**Assigned task**:
Please rewrite the part of the Roppongi conversation below that opens with "6-6-15 Roppongi, Minato-ku, Tokyo" and ends with "return to Roppongi.", swapping "Hachioji" for "Tachikawa".

It boils down to people, ultimately. The connection and relationships between people. Without that, nothing can take place. So before thinking about having artists create works and making this a cool area through design, the most important thing is to think about how Roppongi can become a place for people to make encounters.
Roppongi Nouen Farm
"Roppongi Nouen Farm" is an "agricultural experimental" restuaurant. It serves meals made from fresh produce that are delivered each day directly from the farms. It is a unique place that allows peole to appreciate the wonderfulness of farming.
6-6-15 Roppongi, Minato-ku, Tokyo
Let's be more specific. Let's divide things and deliver results.
NakayamaGoing back to the theme of making this an area where young people can live, I think that to the question "What would you do in Roppongi?" my reply would be, "Build apartments for students." That would be ultimately what I would like to do. It would be nice if students could live here and commute to the universities in the countryside. For example, commuting from Roppongi to an art college in Hachioji and coming back each day.
FurutaI used to commute like that. I used to play soccer at high school, and I went each day from Roppongi to Hiratsuka - the grounds of Shonan Bellmare. Then I would get on the last train and return to Roppongi.
NakayamaAah, soccer... How about making a team for the J. League? You know, a team in Roppongi. It might be interesting to have a soccer team in the middle of Tokyo which everyone can root for. We already have F. C. Tokyo though.

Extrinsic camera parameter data
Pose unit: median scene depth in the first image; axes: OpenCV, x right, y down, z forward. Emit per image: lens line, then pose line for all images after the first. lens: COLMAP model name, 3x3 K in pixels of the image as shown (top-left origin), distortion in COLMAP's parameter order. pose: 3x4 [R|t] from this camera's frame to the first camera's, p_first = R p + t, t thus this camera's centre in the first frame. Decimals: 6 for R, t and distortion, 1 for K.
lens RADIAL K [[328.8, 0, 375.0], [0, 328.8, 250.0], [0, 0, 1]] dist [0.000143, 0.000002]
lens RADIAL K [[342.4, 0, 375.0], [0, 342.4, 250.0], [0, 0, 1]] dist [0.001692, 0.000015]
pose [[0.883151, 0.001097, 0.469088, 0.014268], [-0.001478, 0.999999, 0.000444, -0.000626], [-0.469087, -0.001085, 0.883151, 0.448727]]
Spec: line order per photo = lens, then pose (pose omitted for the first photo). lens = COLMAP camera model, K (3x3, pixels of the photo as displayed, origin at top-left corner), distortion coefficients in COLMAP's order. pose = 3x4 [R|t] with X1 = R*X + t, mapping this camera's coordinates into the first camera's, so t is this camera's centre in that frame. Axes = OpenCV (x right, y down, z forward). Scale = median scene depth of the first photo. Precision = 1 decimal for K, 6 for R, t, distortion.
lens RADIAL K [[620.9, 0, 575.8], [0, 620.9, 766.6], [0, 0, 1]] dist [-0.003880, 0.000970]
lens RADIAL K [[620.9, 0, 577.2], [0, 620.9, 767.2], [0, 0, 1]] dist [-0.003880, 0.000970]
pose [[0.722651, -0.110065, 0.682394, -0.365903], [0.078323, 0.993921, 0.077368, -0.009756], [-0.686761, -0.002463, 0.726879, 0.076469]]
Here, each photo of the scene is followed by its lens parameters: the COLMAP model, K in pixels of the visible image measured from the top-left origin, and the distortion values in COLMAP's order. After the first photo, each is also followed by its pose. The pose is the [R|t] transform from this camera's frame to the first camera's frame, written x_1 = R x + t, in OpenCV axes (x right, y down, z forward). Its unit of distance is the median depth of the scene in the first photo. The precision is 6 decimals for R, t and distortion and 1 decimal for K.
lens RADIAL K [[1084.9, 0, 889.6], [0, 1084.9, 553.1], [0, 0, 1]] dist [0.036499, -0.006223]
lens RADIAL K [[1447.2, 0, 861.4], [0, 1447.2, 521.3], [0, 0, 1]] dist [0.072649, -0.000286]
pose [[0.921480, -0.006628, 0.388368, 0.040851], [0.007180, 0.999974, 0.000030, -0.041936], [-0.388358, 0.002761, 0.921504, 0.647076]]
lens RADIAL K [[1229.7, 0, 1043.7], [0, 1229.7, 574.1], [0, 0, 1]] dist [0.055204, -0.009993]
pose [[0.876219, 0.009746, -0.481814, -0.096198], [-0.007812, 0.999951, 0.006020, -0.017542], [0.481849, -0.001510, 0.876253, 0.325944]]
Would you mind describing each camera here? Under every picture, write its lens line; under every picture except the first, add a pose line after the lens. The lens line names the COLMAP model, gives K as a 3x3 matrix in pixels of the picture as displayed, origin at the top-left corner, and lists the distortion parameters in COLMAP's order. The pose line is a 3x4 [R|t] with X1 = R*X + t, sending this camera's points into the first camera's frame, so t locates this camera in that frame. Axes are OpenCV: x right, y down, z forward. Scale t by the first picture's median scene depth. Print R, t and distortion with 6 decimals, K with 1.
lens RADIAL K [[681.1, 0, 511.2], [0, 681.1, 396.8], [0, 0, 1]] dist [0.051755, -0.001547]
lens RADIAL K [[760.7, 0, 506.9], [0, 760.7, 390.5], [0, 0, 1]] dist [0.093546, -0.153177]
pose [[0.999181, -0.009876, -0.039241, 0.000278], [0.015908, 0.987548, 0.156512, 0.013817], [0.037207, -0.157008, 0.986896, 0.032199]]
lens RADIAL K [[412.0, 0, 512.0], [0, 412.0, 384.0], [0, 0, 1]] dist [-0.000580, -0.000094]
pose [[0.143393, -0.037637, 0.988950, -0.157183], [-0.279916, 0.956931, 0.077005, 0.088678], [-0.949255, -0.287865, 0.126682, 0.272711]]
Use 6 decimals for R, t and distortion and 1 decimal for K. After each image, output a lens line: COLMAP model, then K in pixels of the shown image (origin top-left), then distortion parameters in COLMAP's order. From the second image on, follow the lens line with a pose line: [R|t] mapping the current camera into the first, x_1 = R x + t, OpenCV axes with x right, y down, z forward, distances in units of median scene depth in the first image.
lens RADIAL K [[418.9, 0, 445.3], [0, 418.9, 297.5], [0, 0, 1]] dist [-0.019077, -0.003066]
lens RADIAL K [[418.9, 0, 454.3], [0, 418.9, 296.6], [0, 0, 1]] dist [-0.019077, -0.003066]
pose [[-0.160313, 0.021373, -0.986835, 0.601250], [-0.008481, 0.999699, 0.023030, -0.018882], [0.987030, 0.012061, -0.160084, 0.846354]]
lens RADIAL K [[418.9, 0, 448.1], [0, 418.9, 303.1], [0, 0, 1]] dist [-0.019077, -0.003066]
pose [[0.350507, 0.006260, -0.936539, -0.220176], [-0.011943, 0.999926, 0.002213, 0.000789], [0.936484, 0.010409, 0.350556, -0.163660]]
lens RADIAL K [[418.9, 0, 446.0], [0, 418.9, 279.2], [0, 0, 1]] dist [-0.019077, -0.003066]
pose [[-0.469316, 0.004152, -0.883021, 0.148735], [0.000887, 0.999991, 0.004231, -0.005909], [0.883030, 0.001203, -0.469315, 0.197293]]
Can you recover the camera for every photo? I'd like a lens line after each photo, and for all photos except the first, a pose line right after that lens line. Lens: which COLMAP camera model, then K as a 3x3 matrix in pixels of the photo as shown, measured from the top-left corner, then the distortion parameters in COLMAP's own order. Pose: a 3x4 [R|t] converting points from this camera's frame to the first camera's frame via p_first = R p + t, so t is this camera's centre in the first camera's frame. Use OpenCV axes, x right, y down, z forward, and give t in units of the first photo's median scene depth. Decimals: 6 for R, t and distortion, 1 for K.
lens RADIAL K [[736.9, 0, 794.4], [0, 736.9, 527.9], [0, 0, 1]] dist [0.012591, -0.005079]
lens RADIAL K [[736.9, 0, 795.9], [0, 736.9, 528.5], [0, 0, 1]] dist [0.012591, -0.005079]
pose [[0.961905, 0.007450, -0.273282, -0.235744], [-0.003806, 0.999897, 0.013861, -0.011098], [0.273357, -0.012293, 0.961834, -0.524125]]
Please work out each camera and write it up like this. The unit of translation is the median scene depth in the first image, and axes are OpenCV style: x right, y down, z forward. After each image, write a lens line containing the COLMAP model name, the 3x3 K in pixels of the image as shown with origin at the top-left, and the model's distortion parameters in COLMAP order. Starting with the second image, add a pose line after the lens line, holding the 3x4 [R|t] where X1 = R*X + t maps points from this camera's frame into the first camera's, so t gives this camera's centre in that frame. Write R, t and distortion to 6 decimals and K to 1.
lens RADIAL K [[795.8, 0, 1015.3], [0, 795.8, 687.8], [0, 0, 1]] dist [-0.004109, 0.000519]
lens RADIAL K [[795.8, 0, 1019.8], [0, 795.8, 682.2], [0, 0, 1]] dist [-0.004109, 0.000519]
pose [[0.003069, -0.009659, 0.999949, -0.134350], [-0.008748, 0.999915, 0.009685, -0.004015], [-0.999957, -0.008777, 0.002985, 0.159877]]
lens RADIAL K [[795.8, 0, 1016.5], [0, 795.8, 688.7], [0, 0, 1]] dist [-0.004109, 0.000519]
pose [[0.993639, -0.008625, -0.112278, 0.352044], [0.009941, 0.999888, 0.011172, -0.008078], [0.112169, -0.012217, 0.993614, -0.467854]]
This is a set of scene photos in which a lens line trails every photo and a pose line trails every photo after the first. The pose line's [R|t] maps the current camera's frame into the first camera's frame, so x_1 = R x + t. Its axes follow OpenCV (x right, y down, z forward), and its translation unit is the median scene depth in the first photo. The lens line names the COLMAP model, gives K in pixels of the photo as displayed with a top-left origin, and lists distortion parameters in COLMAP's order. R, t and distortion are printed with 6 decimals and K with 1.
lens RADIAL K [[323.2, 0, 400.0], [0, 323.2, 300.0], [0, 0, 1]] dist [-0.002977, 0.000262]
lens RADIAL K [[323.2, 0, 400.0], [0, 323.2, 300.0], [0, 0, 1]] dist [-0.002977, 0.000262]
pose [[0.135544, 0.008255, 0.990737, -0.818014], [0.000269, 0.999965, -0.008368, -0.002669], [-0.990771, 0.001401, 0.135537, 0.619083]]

**Problem solution**:
6-6-15 Roppongi, Minato-ku, Tokyo
Let's be more specific. Let's divide things and deliver results.
NakayamaGoing back to the theme of making this an area where young people can live, I think that to the question "What would you do in Roppongi?" my reply would be, "Build apartments for students." That would be ultimately what I would like to do. It would be nice if students could live here and commute to the universities in the countryside. For example, commuting from Roppongi to an art college in Tachikawa and coming back each day.
FurutaI used to commute like that. I used to play soccer at high school, and I went each day from Roppongi to Hiratsuka - the grounds of Shonan Bellmare. Then I would get on the last train and return to Roppongi.